Tired of countless calls from your current bank sextolling the virtues of their latest credit card offering? Amazed at how your bank preempted your need for a home loan with a pre-approved offer? Laughing your way to the bank because your financial advisor made you invest into tax saving equity mutual funds while you were doing a routine transaction? If you have experienced any of these emotions, you are riding on the wave of an imminent marketing revolution-cross-selling of financial products.
Cross-selling, in very simple terms, is the strategy of selling additional products and/or services to a company's existing customers. The rationale seems obvious - an organization has invested time, effort and money to acquire a customer, and having done the hard work, would like to deepen its relationship. What is not so obvious is that the significance of cross-selling for banks has evolved from being a mere "nice to do" to a critical strategic initiative driven by dedicated functional teams leveraging the latest technology to analyze existing customer information and banking behavior to create the most innovative offers in a bid to increase the customer's share of wallet. Make no mistake about it - cross-selling is the next marketing revolution.
Banks save significant marketing and sales acquisition costs in pursuing cross-sell banks need to prospect anywhere between 5-100 potential customers to generate 1 lead (an interested prospect). In the case of credit products like loans or credit cards, the bank itself has internal criteria which filter out over 20%-50% of these leads. Additionally, the mandatory Know Your Customer (KYC) norms to prevent Money Laundering requires banks to conduct significant due diligence for all new customers, which also has cost implications-such checks need not be repeated upon cross-sell to existing customers.

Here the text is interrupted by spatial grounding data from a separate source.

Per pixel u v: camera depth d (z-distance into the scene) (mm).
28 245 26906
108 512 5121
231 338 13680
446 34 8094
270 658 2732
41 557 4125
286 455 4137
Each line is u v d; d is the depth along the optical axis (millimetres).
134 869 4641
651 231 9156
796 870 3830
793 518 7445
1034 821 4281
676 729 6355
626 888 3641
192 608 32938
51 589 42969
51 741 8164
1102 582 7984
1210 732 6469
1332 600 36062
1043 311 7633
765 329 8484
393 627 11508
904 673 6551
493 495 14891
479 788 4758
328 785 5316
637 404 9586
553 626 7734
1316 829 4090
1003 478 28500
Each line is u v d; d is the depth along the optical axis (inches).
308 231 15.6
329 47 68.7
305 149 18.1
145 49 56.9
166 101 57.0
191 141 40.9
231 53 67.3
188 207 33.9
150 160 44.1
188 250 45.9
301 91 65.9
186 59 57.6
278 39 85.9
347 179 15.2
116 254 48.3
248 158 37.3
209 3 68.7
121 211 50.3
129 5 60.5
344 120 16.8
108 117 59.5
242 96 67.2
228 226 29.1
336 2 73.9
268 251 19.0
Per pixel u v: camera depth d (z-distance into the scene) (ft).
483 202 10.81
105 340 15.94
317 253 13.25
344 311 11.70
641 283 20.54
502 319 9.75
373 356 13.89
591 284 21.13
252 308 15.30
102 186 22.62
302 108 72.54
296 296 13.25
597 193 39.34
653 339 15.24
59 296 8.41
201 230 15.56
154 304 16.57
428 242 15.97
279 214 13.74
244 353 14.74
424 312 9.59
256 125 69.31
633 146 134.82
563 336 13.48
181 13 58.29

In saturated markets, a bank usually acquires a customer at the expense of another bank. While some customers move due to reasons like poor service, most move due to more attractive package offers - either on pricing (such as lower interest rates, lower service fees etc.) or product features (higher credit card limit or loan amount sanctioned). Such customers are often referred to as "switchers" and can hop across banks as long as they have a single product/service relationship.